Having children is one of life’s greatest joys; you dedicate your life to raising them and then sit back and watch as your children become parents and you become a grandparent.
Grandparenting brings a whole new world of enjoyment itself, combining all the love and the ‘fun bits’ of parenting as well as the delight of helping out your own children by giving them time to go to work or have a moment to themselves.
New data published by the Australian Institute of Family Studies (AIFS) in the Families in Australia Survey found that two in five grandparents with grandchildren under the age of 13, actively help with childcare for mutually beneficial relationship building.

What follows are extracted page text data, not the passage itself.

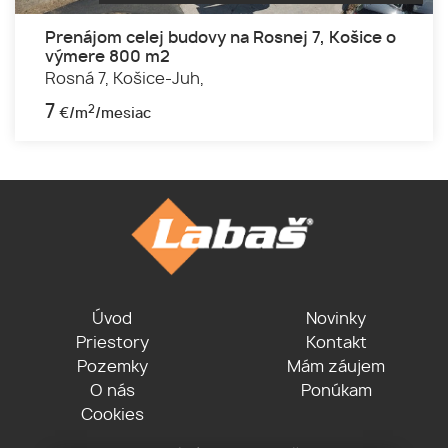
Prenájom celej budovy na Rosnej 7, Košice o
výmere 800 m2
Rosná 7,
Košice-Juh,
7
2
€/m
/mesiac
Úvod
Novinky
Priestory
Kontakt
Pozemky
Mám záujem
O nás
Ponúkam
Cookies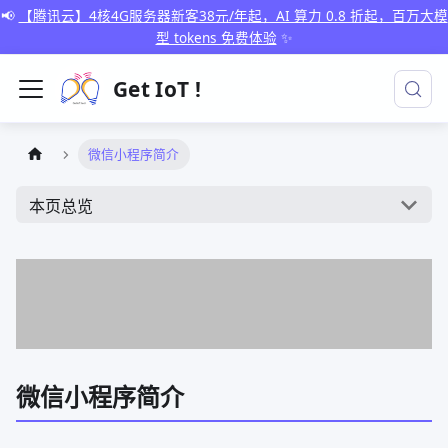
📢
【腾讯云】4核4G服务器新客38元/年起，AI 算力 0.8 折起，百万大模
型 tokens 免费体验
✨
Get IoT !
微信小程序简介
本页总览
微信小程序简介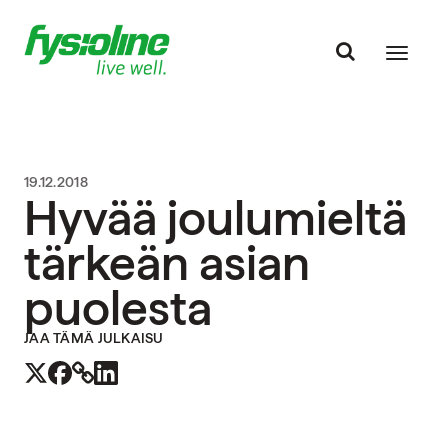
19.12.2018
Hyvää joulumieltä
tärkeän asian
puolesta
JAA TÄMÄ JULKAISU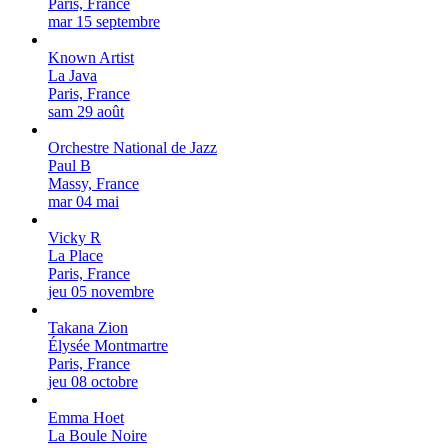
Paris, France
mar 15 septembre
Known Artist
La Java
Paris, France
sam 29 août
Orchestre National de Jazz
Paul B
Massy, France
mar 04 mai
Vicky R
La Place
Paris, France
jeu 05 novembre
Takana Zion
Élysée Montmartre
Paris, France
jeu 08 octobre
Emma Hoet
La Boule Noire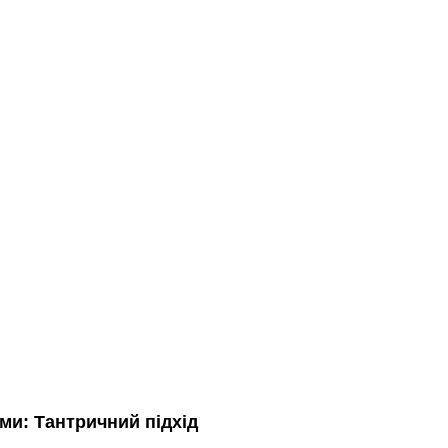
ами: Тантричний підхід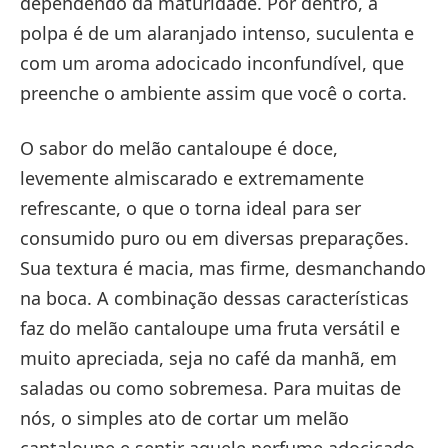
dependendo da maturidade. Por dentro, a
polpa é de um alaranjado intenso, suculenta e
com um aroma adocicado inconfundível, que
preenche o ambiente assim que você o corta.
O sabor do melão cantaloupe é doce,
levemente almiscarado e extremamente
refrescante, o que o torna ideal para ser
consumido puro ou em diversas preparações.
Sua textura é macia, mas firme, desmanchando
na boca. A combinação dessas características
faz do melão cantaloupe uma fruta versátil e
muito apreciada, seja no café da manhã, em
saladas ou como sobremesa. Para muitas de
nós, o simples ato de cortar um melão
cantaloupe e sentir aquele perfume adocicado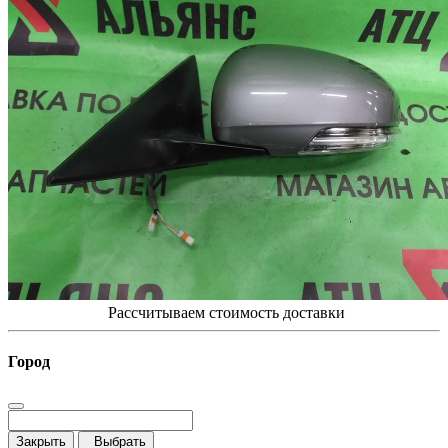
Рассчитываем стоимость доставки
Город
Закрыть
Выбрать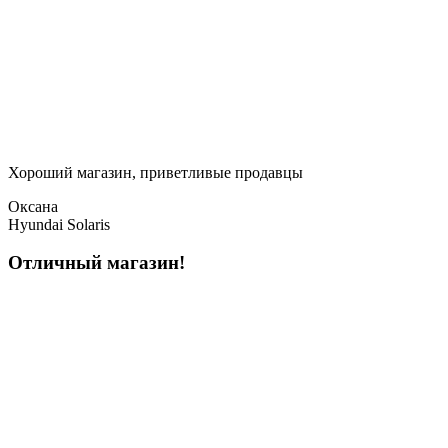
Хороший магазин, приветливые продавцы
Оксана
Hyundai Solaris
Отличный магазин!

Our latest report on grandparents and child care in Australia found that two in five grandparents with a grandchild aged under 13 years were providing some child care. Read the report and find out more: https://t.co/EkatXFiqjB pic.twitter.com/9MFu6SKSSG
— AIFS (@FamilyStudies) July 21, 2022
Starts at 60 spoke with Senior Research Fellow at AIFS, Dr Jennifer Baxter, who said the motivation behind grandparents taking on some of the responsibility in looking after the children was to build strong family connections.
“There was a really strong dimension of this care being very family oriented and they were doing it because they wanted to spend time with the grandchildren, to support their own children,” Dr Baxter said.
“What came through most strongly was this family connection. It was an underlying driver for many grandparents for why they wanted to provide the childcare.”
The driving motivator of connection was evident through comments from participating grandparents.
“Being a grandparent is the best thing that ever happened to us. Our two, two-year-old grandchildren (son and daughter had a child each a month apart) have brought us so much joy and made our family connection even stronger,” one grandmother said in the report.
“Love the connection with our little grandchild, but also love to connect with the whole family so often have family time all together.”
“I can’t believe the pleasure I get from spending time with my grandson. Watching him develop, grow and take pleasure in learning about nature, relationships and loving is wonderful. It’s even better than having your own children, because you are not so busy and so you have time to soak up the moments.”
The study found that overall, the “overwhelming positives” were “feelings of closeness to the family generally” and “the enjoyment of caring for the grandchildren”.
Dr Baxter said that even though there was one negative associated for the grandparents providing childcare, it was still outweighed by a positive.
“It was interesting to see on the wellbeing of the grandparent, where 44 per cent found that providing the childcare was tiring. For example, someone talked about providing childcare to a very active toddler and how that can be exhausting,” she said.
“However, we also asked them if providing that childcare energised them and 71 per cent agreed. Even among the ones saying it’s tiring, a high proportion are saying it energies them.”
One grandmother participating in the study said that the level of enjoyment versus how tiring it can be, “usually depends on the mood” of the child.